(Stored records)
=====

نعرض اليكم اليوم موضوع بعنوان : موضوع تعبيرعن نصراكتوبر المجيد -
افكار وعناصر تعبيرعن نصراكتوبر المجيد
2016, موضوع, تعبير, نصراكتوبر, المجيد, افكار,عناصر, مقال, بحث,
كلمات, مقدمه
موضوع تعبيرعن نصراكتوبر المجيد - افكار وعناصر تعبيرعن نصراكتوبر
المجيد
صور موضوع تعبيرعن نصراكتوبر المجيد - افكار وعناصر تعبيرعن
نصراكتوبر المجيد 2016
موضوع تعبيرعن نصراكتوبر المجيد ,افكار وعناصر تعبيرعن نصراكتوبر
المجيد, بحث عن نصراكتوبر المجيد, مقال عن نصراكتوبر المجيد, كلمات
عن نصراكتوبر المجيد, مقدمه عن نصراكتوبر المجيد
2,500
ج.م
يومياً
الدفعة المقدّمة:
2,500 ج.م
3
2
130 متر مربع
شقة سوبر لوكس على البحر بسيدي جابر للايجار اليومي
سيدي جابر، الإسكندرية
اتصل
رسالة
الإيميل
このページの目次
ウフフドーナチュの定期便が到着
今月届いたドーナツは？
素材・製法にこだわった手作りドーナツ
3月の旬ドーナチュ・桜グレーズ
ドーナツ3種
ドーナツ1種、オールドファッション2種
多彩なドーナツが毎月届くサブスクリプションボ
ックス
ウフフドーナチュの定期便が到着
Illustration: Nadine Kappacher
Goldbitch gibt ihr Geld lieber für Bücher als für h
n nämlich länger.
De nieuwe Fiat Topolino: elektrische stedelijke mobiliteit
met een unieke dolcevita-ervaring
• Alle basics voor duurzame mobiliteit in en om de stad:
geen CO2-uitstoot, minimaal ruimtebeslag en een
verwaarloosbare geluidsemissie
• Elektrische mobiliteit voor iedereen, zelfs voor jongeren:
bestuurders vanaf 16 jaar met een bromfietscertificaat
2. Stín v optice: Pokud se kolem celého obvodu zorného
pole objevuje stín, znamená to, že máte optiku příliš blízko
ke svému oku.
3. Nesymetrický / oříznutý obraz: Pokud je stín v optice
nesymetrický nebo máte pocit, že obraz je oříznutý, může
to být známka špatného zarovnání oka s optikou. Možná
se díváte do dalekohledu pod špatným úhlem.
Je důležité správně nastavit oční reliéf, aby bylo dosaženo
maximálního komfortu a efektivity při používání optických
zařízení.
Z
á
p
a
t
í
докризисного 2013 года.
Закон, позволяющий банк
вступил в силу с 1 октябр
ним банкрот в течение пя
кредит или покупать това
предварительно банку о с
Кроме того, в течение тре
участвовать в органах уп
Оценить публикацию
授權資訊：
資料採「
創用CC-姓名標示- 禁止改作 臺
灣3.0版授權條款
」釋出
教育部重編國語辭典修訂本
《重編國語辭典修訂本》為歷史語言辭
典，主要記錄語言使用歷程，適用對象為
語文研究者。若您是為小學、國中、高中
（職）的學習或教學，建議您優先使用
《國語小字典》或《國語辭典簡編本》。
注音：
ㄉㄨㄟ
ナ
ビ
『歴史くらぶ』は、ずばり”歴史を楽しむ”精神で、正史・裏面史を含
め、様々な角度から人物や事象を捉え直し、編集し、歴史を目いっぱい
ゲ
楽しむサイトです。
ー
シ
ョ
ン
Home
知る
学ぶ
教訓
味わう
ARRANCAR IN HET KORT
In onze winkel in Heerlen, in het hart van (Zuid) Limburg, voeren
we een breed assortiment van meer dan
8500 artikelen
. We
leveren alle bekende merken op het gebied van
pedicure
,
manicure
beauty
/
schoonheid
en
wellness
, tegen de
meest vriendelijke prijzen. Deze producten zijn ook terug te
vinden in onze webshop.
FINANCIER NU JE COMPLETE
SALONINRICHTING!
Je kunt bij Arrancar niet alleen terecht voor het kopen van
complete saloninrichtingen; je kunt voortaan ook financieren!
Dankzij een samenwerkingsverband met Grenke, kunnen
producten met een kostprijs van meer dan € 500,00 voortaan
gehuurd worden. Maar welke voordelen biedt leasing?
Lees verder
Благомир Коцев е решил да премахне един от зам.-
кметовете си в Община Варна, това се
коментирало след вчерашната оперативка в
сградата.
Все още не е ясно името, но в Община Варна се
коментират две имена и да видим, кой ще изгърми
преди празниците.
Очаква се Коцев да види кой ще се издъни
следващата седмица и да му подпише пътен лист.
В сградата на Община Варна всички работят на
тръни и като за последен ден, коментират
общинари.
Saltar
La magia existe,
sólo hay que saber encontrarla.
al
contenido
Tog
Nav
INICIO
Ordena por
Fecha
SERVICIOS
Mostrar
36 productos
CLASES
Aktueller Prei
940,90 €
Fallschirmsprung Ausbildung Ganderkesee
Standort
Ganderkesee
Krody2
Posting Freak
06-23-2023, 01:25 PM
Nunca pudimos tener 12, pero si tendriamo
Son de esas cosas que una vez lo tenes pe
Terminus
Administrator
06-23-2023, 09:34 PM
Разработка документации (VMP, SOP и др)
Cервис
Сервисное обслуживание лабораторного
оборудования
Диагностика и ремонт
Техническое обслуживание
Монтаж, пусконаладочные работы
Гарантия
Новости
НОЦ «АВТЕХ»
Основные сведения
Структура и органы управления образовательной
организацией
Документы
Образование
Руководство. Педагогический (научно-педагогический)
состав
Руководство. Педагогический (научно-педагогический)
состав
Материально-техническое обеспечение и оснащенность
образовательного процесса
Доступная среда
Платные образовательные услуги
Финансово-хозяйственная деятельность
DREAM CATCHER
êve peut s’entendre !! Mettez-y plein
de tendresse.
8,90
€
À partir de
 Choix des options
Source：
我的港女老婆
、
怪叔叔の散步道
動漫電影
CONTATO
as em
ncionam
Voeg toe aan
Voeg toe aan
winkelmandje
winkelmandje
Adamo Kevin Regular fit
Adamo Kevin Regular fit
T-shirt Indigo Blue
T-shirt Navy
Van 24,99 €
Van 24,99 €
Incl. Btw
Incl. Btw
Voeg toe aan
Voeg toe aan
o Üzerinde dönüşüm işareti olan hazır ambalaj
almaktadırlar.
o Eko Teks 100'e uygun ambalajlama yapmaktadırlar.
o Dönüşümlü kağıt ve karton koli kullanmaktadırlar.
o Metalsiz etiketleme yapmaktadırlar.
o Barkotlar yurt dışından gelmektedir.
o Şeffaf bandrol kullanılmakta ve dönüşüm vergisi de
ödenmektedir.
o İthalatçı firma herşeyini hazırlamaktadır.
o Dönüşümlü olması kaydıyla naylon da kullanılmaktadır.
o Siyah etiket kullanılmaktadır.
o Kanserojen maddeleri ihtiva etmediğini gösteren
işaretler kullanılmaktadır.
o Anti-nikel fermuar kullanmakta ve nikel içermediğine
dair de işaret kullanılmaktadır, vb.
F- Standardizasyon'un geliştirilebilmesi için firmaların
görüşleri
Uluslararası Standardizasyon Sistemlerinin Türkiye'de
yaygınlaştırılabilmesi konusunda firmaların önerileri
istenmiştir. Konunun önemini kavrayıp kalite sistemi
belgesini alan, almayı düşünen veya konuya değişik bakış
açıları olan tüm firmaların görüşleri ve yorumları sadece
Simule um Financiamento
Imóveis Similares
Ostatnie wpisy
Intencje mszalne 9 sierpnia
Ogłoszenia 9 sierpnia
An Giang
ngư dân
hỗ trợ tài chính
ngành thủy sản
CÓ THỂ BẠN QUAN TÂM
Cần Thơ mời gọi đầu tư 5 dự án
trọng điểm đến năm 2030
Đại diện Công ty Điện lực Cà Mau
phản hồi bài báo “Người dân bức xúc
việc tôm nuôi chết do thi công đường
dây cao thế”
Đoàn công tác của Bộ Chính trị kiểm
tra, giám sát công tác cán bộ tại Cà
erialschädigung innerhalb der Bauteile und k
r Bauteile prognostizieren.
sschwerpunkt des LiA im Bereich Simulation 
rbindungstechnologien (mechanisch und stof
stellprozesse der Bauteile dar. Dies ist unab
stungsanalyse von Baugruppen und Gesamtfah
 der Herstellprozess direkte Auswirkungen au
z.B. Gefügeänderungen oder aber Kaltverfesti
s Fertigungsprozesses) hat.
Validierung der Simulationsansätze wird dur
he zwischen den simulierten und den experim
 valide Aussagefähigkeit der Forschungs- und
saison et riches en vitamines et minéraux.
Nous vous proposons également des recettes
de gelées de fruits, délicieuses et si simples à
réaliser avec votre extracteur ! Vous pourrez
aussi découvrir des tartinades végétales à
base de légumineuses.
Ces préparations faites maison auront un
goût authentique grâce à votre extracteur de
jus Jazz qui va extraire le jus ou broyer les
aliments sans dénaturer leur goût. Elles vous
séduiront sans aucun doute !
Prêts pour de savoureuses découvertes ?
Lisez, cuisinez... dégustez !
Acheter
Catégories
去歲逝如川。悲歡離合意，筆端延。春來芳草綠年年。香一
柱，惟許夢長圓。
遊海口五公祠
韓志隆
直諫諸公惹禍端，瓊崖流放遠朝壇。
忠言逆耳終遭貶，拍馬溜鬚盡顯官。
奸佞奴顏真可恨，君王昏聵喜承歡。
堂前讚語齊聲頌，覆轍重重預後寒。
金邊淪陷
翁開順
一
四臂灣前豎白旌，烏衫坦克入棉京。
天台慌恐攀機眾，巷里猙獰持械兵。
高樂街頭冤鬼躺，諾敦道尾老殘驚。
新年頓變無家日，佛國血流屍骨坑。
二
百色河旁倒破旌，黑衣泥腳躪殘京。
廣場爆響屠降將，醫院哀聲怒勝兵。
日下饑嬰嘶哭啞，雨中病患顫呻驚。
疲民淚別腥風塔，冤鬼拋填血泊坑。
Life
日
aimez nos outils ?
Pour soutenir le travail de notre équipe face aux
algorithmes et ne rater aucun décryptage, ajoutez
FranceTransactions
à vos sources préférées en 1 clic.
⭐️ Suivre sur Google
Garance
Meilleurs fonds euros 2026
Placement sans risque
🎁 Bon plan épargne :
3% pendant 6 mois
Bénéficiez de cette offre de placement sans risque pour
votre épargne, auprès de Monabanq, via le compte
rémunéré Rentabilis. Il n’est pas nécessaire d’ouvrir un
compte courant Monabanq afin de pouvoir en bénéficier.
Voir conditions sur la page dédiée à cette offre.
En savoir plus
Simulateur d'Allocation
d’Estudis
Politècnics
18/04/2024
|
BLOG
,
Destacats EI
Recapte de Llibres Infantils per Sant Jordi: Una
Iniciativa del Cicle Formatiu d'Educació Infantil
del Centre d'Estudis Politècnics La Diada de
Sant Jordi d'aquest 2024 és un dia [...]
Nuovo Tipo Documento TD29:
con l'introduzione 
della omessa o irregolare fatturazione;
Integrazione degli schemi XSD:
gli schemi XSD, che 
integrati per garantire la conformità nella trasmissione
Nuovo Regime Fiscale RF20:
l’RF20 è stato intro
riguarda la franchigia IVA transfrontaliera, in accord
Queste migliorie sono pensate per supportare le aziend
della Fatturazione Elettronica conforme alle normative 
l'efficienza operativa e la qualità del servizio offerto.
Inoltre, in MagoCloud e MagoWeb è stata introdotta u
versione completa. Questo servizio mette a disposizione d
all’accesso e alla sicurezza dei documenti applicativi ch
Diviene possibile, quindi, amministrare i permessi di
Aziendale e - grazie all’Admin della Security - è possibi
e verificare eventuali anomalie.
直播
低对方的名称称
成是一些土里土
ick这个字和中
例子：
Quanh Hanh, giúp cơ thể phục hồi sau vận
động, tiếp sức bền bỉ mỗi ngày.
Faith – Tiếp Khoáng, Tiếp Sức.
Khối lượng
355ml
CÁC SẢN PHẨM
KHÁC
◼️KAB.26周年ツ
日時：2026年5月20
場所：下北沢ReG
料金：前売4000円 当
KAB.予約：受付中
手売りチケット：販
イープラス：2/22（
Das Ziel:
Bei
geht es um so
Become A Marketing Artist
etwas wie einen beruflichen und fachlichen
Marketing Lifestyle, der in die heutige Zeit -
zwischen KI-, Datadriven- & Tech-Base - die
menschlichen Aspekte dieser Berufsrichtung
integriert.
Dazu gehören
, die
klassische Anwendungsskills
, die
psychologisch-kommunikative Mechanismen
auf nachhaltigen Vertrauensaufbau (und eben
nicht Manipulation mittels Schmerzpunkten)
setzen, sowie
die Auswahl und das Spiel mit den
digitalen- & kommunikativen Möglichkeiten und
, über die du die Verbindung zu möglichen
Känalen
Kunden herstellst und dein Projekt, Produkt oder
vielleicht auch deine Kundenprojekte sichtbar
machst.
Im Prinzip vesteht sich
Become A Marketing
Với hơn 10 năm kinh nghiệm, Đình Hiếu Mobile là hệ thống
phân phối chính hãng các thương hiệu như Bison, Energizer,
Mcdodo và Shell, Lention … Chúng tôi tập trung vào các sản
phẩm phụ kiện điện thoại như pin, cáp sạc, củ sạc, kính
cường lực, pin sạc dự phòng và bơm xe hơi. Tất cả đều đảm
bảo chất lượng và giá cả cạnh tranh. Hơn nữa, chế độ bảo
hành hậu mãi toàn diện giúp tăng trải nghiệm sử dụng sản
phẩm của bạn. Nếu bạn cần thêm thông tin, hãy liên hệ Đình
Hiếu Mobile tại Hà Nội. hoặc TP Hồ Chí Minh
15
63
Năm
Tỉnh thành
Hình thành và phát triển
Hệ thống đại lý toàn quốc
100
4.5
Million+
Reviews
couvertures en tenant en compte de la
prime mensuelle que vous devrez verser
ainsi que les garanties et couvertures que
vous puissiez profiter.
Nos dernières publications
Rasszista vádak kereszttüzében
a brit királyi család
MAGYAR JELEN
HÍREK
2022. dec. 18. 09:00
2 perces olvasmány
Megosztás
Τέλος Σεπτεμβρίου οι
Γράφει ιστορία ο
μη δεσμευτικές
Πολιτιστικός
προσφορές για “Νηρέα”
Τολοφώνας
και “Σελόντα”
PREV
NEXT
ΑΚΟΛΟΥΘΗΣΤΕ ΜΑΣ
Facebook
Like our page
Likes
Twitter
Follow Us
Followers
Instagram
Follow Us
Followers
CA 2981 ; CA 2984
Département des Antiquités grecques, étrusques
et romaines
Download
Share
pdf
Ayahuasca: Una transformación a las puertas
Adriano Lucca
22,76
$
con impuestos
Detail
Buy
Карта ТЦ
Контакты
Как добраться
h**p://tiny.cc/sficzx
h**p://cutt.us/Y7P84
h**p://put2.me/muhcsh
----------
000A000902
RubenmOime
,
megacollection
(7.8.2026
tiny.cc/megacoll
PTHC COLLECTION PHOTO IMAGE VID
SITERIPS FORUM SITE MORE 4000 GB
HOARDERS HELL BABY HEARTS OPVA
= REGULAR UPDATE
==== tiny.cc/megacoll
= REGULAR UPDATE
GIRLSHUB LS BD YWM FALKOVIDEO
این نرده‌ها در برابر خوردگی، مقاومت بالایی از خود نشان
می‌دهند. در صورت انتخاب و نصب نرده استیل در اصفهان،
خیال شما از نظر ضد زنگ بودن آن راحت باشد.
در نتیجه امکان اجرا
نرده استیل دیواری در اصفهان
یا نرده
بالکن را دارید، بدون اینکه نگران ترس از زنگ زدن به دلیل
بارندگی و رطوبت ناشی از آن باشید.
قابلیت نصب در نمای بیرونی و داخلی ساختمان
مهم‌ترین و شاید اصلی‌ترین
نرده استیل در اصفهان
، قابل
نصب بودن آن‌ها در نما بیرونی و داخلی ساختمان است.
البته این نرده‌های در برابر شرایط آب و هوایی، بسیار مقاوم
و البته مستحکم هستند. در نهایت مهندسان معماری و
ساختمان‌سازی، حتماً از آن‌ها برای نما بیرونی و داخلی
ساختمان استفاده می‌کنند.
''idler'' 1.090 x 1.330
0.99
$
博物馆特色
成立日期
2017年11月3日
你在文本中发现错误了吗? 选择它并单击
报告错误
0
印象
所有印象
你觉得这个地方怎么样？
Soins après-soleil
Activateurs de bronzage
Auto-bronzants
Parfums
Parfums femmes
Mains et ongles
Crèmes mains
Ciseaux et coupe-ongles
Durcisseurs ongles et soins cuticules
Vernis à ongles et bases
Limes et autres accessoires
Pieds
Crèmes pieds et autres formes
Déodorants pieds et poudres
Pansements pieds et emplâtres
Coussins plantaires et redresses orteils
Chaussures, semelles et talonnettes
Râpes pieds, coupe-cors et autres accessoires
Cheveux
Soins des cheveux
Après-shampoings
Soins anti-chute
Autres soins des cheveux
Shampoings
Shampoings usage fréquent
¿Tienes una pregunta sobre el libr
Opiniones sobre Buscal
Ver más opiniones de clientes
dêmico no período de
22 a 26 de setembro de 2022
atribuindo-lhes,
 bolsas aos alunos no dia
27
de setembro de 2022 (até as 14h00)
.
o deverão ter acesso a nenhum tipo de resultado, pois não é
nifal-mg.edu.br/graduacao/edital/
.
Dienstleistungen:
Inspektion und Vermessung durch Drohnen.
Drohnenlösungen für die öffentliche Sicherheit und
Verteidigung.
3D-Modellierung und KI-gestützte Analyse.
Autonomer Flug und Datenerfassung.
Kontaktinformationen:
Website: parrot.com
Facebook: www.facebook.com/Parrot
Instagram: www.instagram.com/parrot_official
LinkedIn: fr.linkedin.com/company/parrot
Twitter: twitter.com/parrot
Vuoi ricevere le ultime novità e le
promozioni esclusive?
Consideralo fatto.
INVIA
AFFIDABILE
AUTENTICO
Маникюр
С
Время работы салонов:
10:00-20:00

=====

* _REQUIRED WORK_
Reproduce the entries word for word, starting at the very first line and ending at the line that contains "素材・製法にこだわった手作りドーナツ", with both of those lines included.

* _RESULT OF THE EXERCISE_
نعرض اليكم اليوم موضوع بعنوان : موضوع تعبيرعن نصراكتوبر المجيد -
افكار وعناصر تعبيرعن نصراكتوبر المجيد
2016, موضوع, تعبير, نصراكتوبر, المجيد, افكار,عناصر, مقال, بحث,
كلمات, مقدمه
موضوع تعبيرعن نصراكتوبر المجيد - افكار وعناصر تعبيرعن نصراكتوبر
المجيد
صور موضوع تعبيرعن نصراكتوبر المجيد - افكار وعناصر تعبيرعن
نصراكتوبر المجيد 2016
موضوع تعبيرعن نصراكتوبر المجيد ,افكار وعناصر تعبيرعن نصراكتوبر
المجيد, بحث عن نصراكتوبر المجيد, مقال عن نصراكتوبر المجيد, كلمات
عن نصراكتوبر المجيد, مقدمه عن نصراكتوبر المجيد
2,500
ج.م
يومياً
الدفعة المقدّمة:
2,500 ج.م
3
2
130 متر مربع
شقة سوبر لوكس على البحر بسيدي جابر للايجار اليومي
سيدي جابر، الإسكندرية
اتصل
رسالة
الإيميل
このページの目次
ウフフドーナチュの定期便が到着
今月届いたドーナツは？
素材・製法にこだわった手作りドーナツ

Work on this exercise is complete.